From my current understanding, I need to only allow users of my FTP server to access directories and files which are explicitly mapped (specified via the configuration file). This will probably mean a mapping of something like /home -> /home/users (so all users will see that they're in a pseudo root directory for FTP-ing stuff, e.g. user Bob sees /home/bob/.
Also, with which API do I need to work to support FTP commands like ls, cd, etc. which work with the real unerlying file system?

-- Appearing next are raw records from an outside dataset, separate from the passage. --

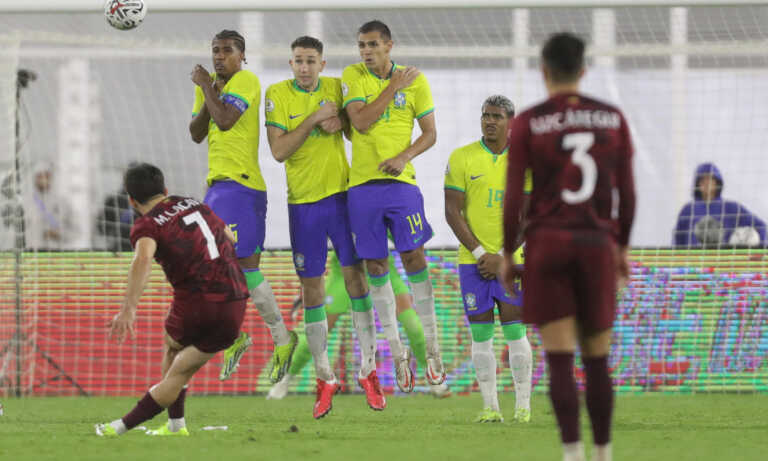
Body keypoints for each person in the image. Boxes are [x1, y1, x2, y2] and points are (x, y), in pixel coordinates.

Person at [502, 33, 636, 461]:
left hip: (548, 245)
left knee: (559, 359)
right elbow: (626, 193)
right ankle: (603, 453)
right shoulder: (612, 118)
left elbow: (512, 197)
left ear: (543, 70)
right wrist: (622, 246)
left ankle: (572, 453)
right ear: (583, 70)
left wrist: (508, 251)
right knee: (596, 358)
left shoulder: (527, 121)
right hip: (596, 244)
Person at [263, 36, 381, 418]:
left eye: (311, 61)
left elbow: (354, 129)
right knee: (311, 289)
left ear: (322, 64)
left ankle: (369, 370)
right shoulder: (277, 94)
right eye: (298, 60)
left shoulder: (335, 86)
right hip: (303, 205)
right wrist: (314, 119)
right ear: (291, 62)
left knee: (357, 281)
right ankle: (324, 377)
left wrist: (342, 120)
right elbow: (279, 151)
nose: (304, 67)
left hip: (342, 199)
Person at [95, 163, 249, 437]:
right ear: (165, 190)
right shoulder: (191, 203)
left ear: (131, 201)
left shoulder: (146, 224)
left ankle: (118, 428)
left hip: (199, 300)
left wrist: (128, 310)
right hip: (235, 297)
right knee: (174, 346)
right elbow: (228, 237)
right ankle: (176, 425)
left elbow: (142, 259)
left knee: (177, 370)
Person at [189, 29, 297, 383]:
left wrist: (207, 86)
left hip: (240, 185)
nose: (219, 57)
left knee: (237, 268)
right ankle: (254, 338)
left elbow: (225, 120)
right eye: (215, 50)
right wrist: (207, 90)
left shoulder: (247, 80)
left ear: (242, 56)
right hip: (218, 187)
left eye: (227, 51)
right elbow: (196, 131)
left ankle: (264, 339)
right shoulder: (209, 88)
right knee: (225, 268)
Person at [342, 20, 444, 392]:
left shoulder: (415, 80)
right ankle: (398, 353)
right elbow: (361, 122)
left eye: (372, 45)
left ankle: (433, 349)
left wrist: (404, 156)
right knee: (375, 265)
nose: (365, 52)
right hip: (363, 186)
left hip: (401, 184)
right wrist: (392, 88)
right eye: (361, 46)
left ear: (389, 45)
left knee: (414, 256)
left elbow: (431, 133)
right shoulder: (352, 75)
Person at [444, 95, 533, 423]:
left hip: (511, 262)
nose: (489, 121)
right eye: (485, 115)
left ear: (511, 122)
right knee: (480, 335)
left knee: (515, 332)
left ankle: (523, 406)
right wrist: (483, 254)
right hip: (473, 263)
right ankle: (490, 408)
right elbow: (452, 212)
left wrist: (505, 256)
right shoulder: (462, 157)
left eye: (496, 116)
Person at [266, 252, 451, 401]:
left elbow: (402, 232)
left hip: (382, 270)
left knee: (413, 325)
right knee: (317, 332)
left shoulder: (379, 205)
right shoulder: (337, 206)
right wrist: (308, 285)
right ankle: (285, 379)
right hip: (344, 273)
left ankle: (434, 378)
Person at [673, 162, 766, 247]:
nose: (706, 184)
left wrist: (759, 253)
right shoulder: (688, 210)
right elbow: (678, 239)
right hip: (694, 261)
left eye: (710, 180)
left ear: (717, 183)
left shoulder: (731, 208)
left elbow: (760, 226)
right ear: (697, 184)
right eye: (702, 180)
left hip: (723, 262)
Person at [22, 162, 77, 250]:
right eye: (40, 176)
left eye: (47, 176)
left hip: (56, 253)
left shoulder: (62, 202)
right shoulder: (25, 202)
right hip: (31, 252)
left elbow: (75, 231)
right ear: (34, 178)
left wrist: (58, 234)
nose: (44, 179)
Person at [96, 183, 134, 252]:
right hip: (120, 247)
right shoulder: (113, 201)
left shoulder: (148, 201)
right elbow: (102, 224)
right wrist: (109, 235)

You are creating your own FTP server (or at least a portion thereof). It will need to solve the problem of /home/bob translates to /home/users/bob. I believe the way you are meant to do this is that if someone types cd /home/bob, you simply translate the passed in file-location to a function that takes the user-provided pat (in this case/home/bob) to it's "real" form (/home/users/bob) before it's passed to the chdir function that actually changes the directory. To make things like pwd and ls show the correct path, you will either need to "remember where you are" (bearing in mind that someone may want to do cd ../joe, cd ../tom/.././mats/../joe, or cd ..; cd joe to move to /home/joe, which should all [modulo my typos] translate to /home/users/joe but display as /home/joe - in other words, your cd will need to understand the current directory . and parent directory .. to move around), or have a "reverse translation" that takes /home/users/joe and comes up with /home/joe. It's my current thought that the latter is simpler, but I haven't solved EXACTLY this problem.

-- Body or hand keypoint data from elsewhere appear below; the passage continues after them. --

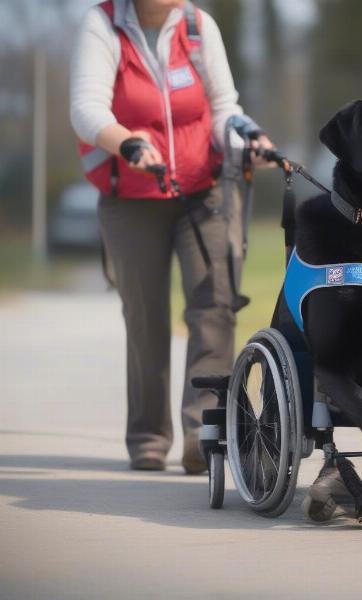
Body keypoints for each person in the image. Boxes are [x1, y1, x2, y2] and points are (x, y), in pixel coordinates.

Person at [70, 0, 274, 473]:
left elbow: (225, 110)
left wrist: (250, 142)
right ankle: (147, 434)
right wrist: (128, 142)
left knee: (214, 307)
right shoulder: (103, 25)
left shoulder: (199, 27)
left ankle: (204, 432)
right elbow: (86, 109)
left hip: (202, 192)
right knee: (145, 315)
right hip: (130, 196)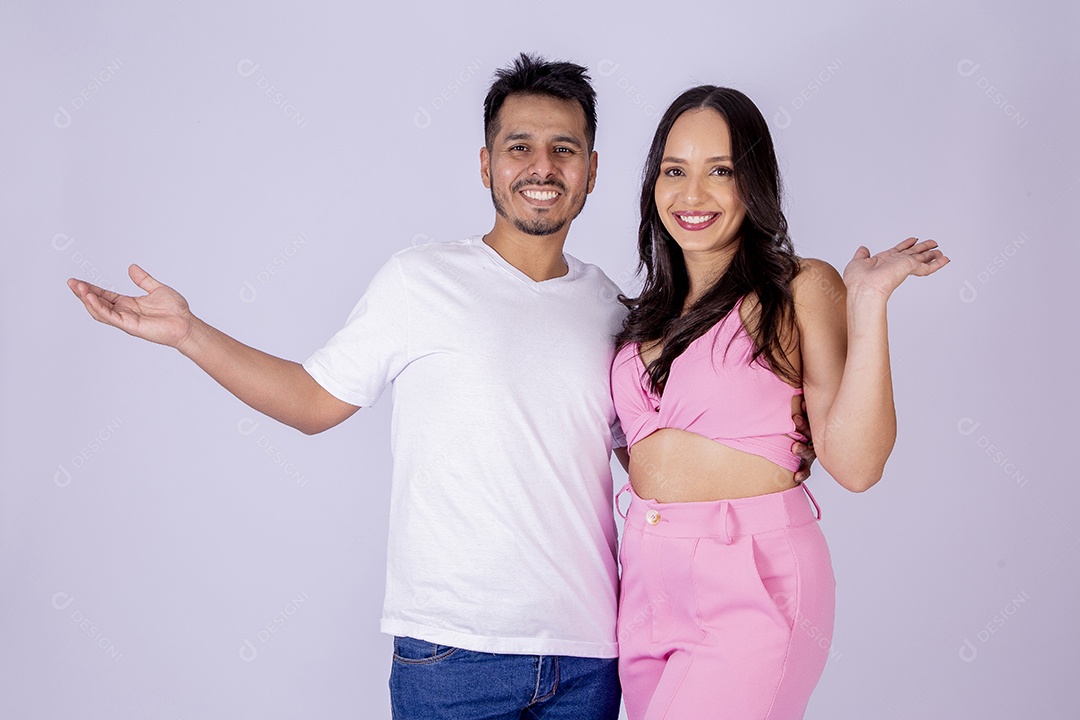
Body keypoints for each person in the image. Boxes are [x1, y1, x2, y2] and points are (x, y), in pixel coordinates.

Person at [66, 55, 814, 718]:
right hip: (452, 656)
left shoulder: (618, 313)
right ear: (486, 165)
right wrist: (189, 333)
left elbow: (658, 463)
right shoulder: (419, 280)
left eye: (564, 149)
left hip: (592, 652)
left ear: (592, 170)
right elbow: (311, 400)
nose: (542, 166)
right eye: (519, 147)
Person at [610, 86, 948, 719]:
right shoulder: (643, 316)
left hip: (750, 577)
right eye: (674, 171)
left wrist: (867, 302)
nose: (692, 195)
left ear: (755, 184)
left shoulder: (799, 287)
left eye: (722, 171)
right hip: (645, 584)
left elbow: (856, 464)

There are probably several solutions that you can follow, but a "match start of string" and working in absolute paths would work unless you want to do very complicated things and allow you don't need users to do REALLY complicated things, for example, if we have this mapping:
/home -> /mnt/x/home (e.g /home/bob becomes /mnt/x/home/bob)
/www -> /var/cache/www (e.g /www/index.html becomes /var/cache/www/index.html)

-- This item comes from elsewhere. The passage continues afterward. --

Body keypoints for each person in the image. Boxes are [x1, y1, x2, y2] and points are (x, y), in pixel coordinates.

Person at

Now, if a user were to do:
cd /home/bob/../../www/ (could be worse with more . and .. mixed in)
then you need to actually understand where you are, and translate fix up ../.. into / again. [Of course, similar problems using a cd /home/bob then cd .. and cd www may pose similar problems].
I would clarify if that is actually required by your lecturer.
If it is not required, then match the start of anything starting with / (everything else, just pass to chdir without change)
The last question is the easiest: use the Boost Filesystem library, it has the types you'll need such as file paths.
For the first question, the idea is that GET /home/user_list.txt returns the contents of /var/ftpclient/user_list.txt. That means you first need to translate the virtual name into a real name (Some fanciness is possible here, but basically you want to check if any prefix of the virtual name appears in the translation table. Fanciness includes dealing with the case of names not found). Secondly, with the real name you want to open that file, read its contents, and return those to the client.